> _Written exercise A_
In the participatory planning text, what criticism have the mid-20th-century urban renewal programs drawn?
> _Written exercise B_
Summarize the participatory planning text in two sentences.
> _Written exercise C_
Rewrite the participatory planning text from "Rational planning tradition" to "a plan accordingly.", substituting "trained experts" for "professional planners".

++++ Reading passage

Participatory planning is an urban planning paradigm that emphasizes involving the entire community in the community planning process. Participatory planning emerged in response to the centralized and rationalistic approaches that defined early urban planning work. It has become a highly influential paradigm both in the context of traditional urban planning, and in the context of international community development. There is no singular theoretical framework or set of practical methods that make up participatory planning. Rather, it is a broad paradigm which incorporates a wide range of diverse theories and approaches to community planning. In general, participatory planning programs prioritize the integration of technical expertise with the preferences and knowledge of community members in the planning process. They also generally emphasize consensus building and collective community decision making, and prioritize the participation of traditionally marginalized groups in the planning process.

Origins

Rational planning tradition 
Prior to the 1970s,  community planning was generally directed in a top-down way by trained professionals. Modern community planning developed in the late 19th and early 20th centuries with as city governments and urban planners began to create centralized, comprehensive community plans such the garden cities of Ebenezer Howard. In this era, the rational planning model was far and away the dominant paradigm in urban planning. Under this model, professional planners would identify an established set of goals for a project, rationally weigh a set of alternatives to achieve those goals, and then create and implement a plan accordingly.

There was very little room for public participation within these rationalistic planning models. While discussing the common threads in the vision and work of early urban planners, Influential urbanist Peter Hall says that, "Their vision seems to have been that of the planner as the omniscient ruler, who should create new settlement forms … without interference or question. The complexities of planning in a ...a participatory democracy where individuals and groups have their own, often contradictory, notions of what should happen—all of these are absent from the work of these pioneers."

Rationalist approaches to planning were often applied during the urban renewal programs of the mid 20th century. Under these programs, large areas in major cities, often occupied by poorer people and people of color, were demolished, and a new plan for the area was designed and carried out. These urban renewal programs have prompted widespread criticism accusing them of destroying viable communities with long histories, and displacing disproportionately black and poor people to other underserved parts of the city.

++++++++
++++ Dataset extract

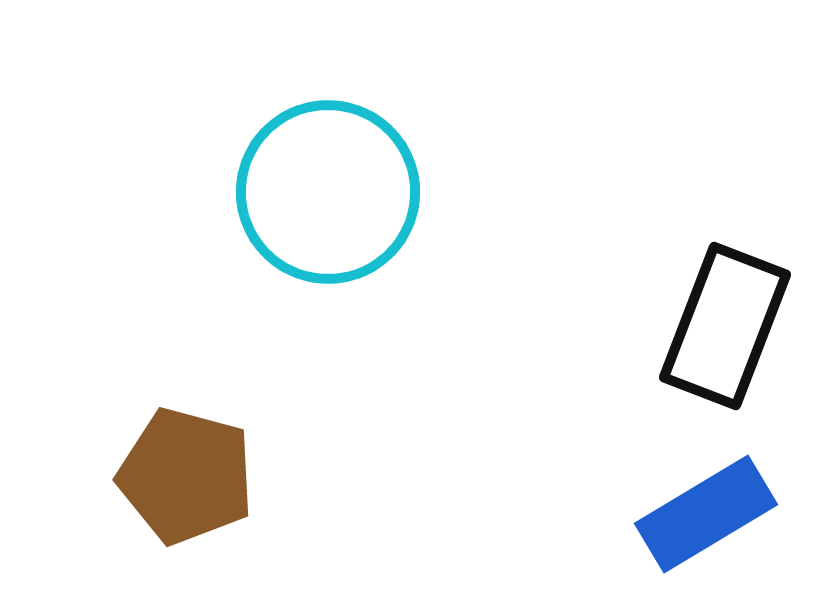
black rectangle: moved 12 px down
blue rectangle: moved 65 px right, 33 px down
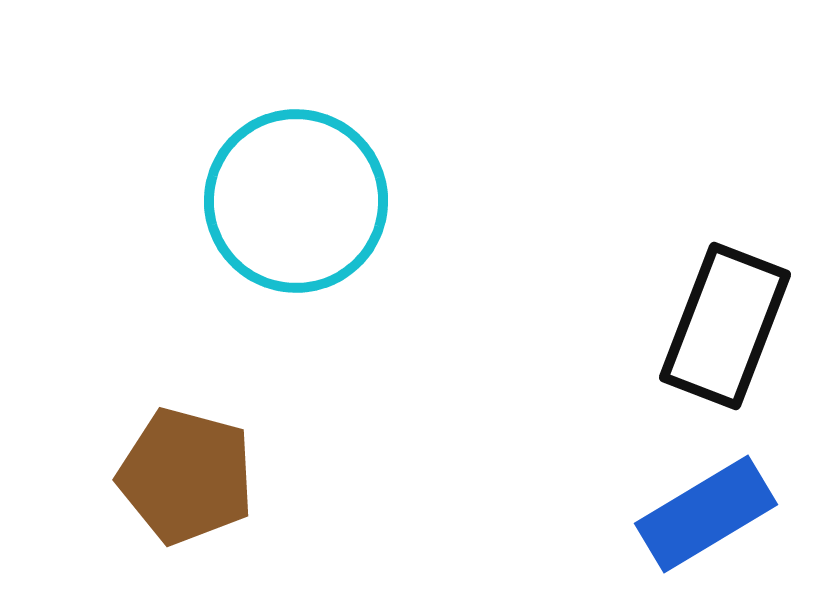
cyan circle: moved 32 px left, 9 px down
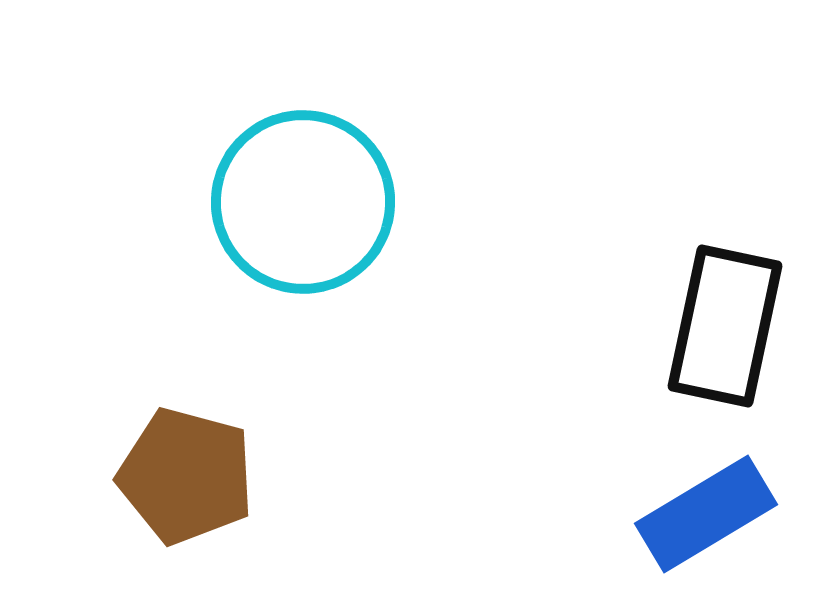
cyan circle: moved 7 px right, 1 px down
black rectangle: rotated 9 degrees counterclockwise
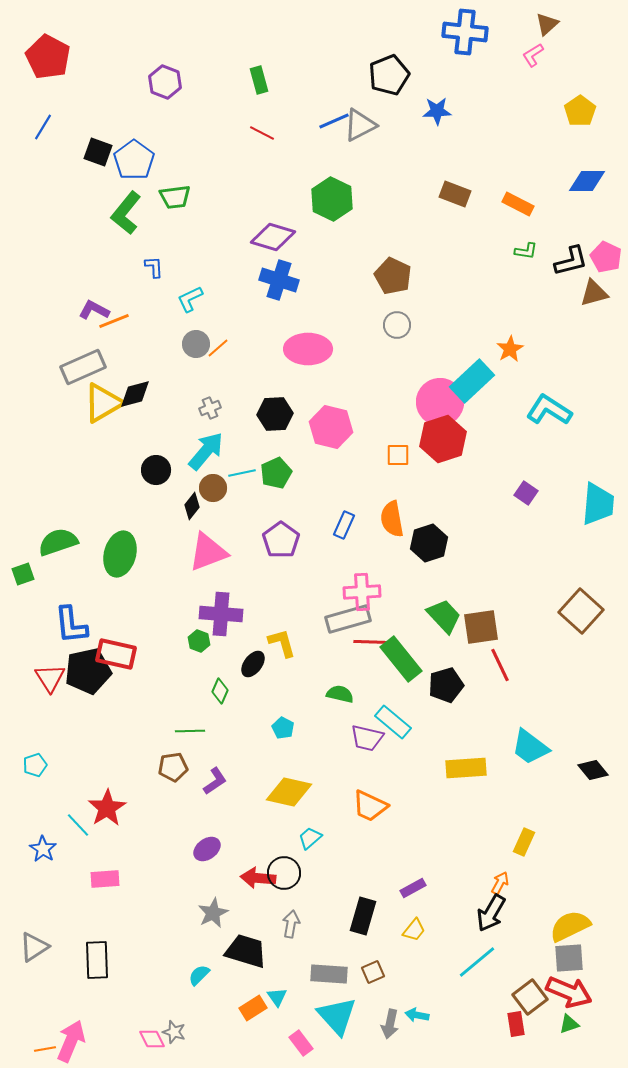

++++++++

> _Exercise answer A_
Critics have accused these programs of destroying viable communities with long histories. They also say the programs displaced a disproportionate share of black and poor people to other underserved parts of the city.

> _Exercise answer B_
Participatory planning is a broad urban planning paradigm that involves the whole community, blends technical expertise with residents' knowledge, and prioritizes consensus and the participation of traditionally marginalized groups. It emerged in response to the top-down rational planning model that dominated earlier urban planning, which left little room for public participation and was applied in widely criticized mid-20th-century urban renewal programs.

> _Exercise answer C_
Rational planning tradition 
Prior to the 1970s,  community planning was generally directed in a top-down way by trained professionals. Modern community planning developed in the late 19th and early 20th centuries with as city governments and urban planners began to create centralized, comprehensive community plans such the garden cities of Ebenezer Howard. In this era, the rational planning model was far and away the dominant paradigm in urban planning. Under this model, trained experts would identify an established set of goals for a project, rationally weigh a set of alternatives to achieve those goals, and then create and implement a plan accordingly.